There are only anecdotal reports of use of endoscopic anti-reflux procedures as an adjunct to therapy in patients who have failed anti-reflux surgery. Although it is intuitive that some or all of these devices could augment the effect of an ineffective anti-reflux surgical procedure based on their anatomic and physiological effects at the LES, there are still no reliable data documenting efficacy in this specific situation. Nonetheless, we are aware of at least three of the endoscopic devices being used to augment a less than optimal anti-reflux surgical outcome with at least verbal reports of success in some cases. Hopefully, we will see more reliable data from clinical trials become available in the near future regarding the use of these devices as augmentation of either an initial suboptimal surgical outcome or later with relapse of symptoms. Until then, one needs to make sure that the patient and referring physician are aware that we do not know what the magnitude of treatment success, if any, is with endoscopic antireflux procedures used in the postoperative state and that patients being treated with these devices may fail this therapy as well (Figure 10.6).
THE MEDICAL AND ENDOSCOPIC MANAGEMENT OF FAILED SURGICAL PROCEDURES
One other consideration regarding endoscopic anti-reflux therapy versus other management approaches after failed surgery includes the issue of cost of therapy. In this era of health care, the issue of cost-effectiveness of a therapy will always remain a critical question. Payers not only are demanding efficacy be proven before paying for new therapies, they often require proof that new therapies are as, or more, cost-effective than currently used therapies. All of the endoscopic anti-reflux devices have high initial cost, related in part to the need for endoscopy to apply or direct therapy, but also related to the device itself and/or its associated equipment costs (radiofrequency generators, etc.) as well. If repeat applications of these techniques are required to maintain remission or co-therapy with drugs are still needed once these devices have been applied (e.g., they downgrade the severity of GERD but do not eliminate symptoms), these costs will have to be taken into consideration as well, along with indirect costs (lost work time, etc.). However, given the enormous upfront cost of repeat laparoscopic anti-reflux surgery, if efficacy and durability with these endoscopic techniques similar to surgery can be demonstrated, it is intuitive that these devices would then be cost-effective alternatives to repeat surgery. Whether cost-effectiveness of endoscopic anti-reflux devices can be demonstrated versus medical therapy for treatment of failed anti-reflux surgery will be more difficult to prove.70-73
The availability of over-the-counter and generic histamine-2-receptor antagonists (H2RAs) and PPIs, make the comparable cost-effectiveness of these endoscopic techniques less likely to be achievable. However, if one-time applications of endoscopic anti-reflux procedures results in substantial efficacy and prove to be durable in the postoperative patient, it is at least likely that these therapies would be competitive from a cost standpoint, even with the availability of inexpensive generic pharmacological therapies. Formal cost studies will be required to definitively answer these important clinical questions.

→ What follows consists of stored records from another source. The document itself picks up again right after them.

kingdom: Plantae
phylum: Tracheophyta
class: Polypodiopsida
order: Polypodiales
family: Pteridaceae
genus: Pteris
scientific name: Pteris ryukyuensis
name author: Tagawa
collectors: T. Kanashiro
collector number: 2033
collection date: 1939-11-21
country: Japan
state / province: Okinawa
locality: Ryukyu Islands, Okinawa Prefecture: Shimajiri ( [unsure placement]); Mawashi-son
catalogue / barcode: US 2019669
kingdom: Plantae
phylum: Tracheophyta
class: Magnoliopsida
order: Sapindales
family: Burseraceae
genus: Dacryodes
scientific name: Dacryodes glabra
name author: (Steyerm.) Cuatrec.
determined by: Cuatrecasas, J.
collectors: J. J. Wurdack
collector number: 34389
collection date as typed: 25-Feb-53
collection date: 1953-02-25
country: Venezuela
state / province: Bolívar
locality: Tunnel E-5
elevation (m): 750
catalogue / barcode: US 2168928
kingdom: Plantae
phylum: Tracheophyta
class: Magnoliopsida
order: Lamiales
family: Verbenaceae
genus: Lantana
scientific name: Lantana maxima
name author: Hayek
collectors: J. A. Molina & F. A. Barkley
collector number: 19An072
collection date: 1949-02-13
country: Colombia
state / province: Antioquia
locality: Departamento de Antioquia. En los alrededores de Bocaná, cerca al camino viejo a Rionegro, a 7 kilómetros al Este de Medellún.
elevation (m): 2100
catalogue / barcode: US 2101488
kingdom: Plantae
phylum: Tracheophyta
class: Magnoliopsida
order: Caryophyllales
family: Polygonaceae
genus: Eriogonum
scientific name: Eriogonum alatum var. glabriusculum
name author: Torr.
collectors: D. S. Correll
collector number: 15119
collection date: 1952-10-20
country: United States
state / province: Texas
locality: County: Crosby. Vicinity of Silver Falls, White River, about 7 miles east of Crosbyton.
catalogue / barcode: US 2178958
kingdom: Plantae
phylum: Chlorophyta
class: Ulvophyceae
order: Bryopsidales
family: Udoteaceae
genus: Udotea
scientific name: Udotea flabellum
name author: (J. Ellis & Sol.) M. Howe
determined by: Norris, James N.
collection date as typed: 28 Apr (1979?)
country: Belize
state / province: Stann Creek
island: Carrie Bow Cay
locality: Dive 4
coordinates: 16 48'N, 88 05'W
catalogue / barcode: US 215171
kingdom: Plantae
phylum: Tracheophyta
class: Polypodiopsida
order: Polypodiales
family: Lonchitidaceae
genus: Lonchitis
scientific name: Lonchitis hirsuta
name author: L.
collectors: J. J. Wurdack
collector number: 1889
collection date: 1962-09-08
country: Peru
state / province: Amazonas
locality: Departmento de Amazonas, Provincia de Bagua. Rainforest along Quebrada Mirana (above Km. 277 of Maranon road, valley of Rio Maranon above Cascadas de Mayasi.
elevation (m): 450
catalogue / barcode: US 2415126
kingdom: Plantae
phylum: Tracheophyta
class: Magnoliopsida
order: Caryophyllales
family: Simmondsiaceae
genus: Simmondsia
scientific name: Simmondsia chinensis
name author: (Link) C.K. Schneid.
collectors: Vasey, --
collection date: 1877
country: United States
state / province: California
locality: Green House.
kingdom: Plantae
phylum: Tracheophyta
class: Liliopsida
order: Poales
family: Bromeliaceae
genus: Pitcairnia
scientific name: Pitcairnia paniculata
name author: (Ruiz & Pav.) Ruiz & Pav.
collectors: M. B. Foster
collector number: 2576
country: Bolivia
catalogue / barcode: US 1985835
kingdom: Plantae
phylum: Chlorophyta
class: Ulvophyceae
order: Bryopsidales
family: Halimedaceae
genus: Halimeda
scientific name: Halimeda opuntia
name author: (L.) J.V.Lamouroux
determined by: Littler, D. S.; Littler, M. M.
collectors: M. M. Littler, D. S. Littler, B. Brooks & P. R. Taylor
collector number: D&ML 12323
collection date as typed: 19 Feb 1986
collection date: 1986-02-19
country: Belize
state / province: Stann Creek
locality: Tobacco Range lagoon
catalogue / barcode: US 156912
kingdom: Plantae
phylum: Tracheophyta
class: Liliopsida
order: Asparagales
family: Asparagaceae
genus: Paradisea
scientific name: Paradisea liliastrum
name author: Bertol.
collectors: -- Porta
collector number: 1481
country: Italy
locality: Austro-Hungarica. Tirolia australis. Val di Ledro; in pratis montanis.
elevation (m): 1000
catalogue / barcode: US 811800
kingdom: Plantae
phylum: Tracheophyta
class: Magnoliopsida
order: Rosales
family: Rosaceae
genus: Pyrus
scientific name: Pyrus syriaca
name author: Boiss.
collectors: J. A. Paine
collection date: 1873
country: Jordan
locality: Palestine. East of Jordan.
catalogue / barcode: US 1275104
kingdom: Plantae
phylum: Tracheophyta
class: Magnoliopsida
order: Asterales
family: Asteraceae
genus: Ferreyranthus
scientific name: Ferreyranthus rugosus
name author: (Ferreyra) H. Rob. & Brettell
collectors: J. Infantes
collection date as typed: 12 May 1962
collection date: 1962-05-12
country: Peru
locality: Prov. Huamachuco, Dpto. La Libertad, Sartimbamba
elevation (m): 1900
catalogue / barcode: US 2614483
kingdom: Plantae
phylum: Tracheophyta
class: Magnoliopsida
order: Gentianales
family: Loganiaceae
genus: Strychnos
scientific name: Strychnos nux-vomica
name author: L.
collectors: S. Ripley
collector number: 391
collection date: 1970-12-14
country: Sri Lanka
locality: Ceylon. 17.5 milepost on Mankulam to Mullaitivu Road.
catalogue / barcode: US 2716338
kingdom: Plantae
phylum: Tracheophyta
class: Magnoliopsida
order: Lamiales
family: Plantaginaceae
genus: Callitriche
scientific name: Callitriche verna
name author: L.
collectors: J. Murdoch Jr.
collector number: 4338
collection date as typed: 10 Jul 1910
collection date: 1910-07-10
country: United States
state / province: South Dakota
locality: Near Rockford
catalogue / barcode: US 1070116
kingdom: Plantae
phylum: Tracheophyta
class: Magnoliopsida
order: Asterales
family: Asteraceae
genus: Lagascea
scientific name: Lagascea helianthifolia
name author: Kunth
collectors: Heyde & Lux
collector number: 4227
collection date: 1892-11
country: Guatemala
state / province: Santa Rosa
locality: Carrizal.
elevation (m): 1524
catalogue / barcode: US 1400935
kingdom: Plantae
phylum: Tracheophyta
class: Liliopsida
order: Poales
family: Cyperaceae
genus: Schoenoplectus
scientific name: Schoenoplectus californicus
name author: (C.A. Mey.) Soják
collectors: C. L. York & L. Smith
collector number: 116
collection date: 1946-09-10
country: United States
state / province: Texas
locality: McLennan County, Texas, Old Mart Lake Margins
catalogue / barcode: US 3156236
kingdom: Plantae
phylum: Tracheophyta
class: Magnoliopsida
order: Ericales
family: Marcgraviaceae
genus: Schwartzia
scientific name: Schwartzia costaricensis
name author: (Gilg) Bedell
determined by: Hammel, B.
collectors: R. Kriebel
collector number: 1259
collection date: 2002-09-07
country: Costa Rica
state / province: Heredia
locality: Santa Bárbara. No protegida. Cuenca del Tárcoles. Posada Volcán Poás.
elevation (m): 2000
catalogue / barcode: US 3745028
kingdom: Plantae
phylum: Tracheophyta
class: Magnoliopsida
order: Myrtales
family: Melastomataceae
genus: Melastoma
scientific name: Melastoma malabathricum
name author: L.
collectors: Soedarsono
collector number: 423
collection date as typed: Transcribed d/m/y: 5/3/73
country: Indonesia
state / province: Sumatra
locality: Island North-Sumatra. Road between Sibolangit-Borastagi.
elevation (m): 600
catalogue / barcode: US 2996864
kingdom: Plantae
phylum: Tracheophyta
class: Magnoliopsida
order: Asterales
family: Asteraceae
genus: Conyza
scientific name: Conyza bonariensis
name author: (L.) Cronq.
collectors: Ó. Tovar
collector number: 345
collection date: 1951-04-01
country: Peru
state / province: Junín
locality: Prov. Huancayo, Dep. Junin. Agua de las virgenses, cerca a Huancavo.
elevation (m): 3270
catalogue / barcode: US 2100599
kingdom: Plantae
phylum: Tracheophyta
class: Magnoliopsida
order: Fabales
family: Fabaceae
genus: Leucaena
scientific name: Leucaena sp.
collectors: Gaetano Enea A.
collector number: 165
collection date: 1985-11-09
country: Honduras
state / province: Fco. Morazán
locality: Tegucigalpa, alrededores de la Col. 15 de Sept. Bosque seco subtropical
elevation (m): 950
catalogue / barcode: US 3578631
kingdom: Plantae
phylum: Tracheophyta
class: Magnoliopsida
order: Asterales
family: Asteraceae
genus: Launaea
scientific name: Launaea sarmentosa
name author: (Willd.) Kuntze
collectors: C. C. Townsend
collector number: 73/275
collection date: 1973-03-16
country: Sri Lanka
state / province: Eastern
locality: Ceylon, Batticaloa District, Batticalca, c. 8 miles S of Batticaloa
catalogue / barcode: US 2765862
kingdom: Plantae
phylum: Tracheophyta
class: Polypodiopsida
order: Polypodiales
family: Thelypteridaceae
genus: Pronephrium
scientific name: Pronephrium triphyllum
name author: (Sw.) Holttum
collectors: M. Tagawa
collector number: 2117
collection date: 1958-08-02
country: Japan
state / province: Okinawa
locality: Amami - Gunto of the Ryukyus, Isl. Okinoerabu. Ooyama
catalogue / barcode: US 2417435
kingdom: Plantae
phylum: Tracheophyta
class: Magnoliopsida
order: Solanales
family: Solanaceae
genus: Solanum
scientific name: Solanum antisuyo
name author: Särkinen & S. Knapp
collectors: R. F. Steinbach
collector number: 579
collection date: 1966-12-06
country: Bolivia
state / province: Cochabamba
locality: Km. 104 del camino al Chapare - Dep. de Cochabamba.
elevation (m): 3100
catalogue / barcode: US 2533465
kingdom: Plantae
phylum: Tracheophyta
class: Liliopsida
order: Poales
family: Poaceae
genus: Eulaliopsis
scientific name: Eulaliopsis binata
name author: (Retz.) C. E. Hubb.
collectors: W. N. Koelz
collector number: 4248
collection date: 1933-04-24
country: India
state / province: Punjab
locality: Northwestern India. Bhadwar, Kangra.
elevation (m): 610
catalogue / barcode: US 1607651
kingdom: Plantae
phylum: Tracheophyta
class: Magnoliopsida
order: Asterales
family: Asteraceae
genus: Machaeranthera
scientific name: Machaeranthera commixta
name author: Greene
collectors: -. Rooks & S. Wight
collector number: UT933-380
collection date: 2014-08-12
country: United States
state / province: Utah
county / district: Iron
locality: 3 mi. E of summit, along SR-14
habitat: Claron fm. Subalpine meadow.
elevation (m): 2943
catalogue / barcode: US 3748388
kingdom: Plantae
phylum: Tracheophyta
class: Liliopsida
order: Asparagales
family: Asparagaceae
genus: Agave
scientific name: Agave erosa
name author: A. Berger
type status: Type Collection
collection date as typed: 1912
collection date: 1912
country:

We believe that endoscopic therapies for GERD are promising technologies that likely will find clinical application in at least a subset of patients with persistent or recurrent GERD after anti-reflux surgery. But integration of these new endoscopic GERD therapies into clinical practice will require more information from carefully performed and analyzed trials. Issues that still need to be addressed include the efficacy of these devices compared with repeat surgery or PPI therapy and which, if any, endo-scopic technique works best in this clinical situation. Once efficacy has been established, durability of response also needs to be clearly determined. Intensive postmarketing surveillance, device registries, and long-term clinical follow-up studies should be able to document durability. The impact of the learning curve for endoscopic anti-reflux procedures on outcomes including efficacy and safety should also be studied.
Despite these seemingly large hurdles that still have to be surmounted, we are confident that one, if not more, of these technologies will prove to be an effective, durable, safe, and cost-effective treatment option(s) for patients with recurrent or persistent GERD after a surgical anti-reflux procedure.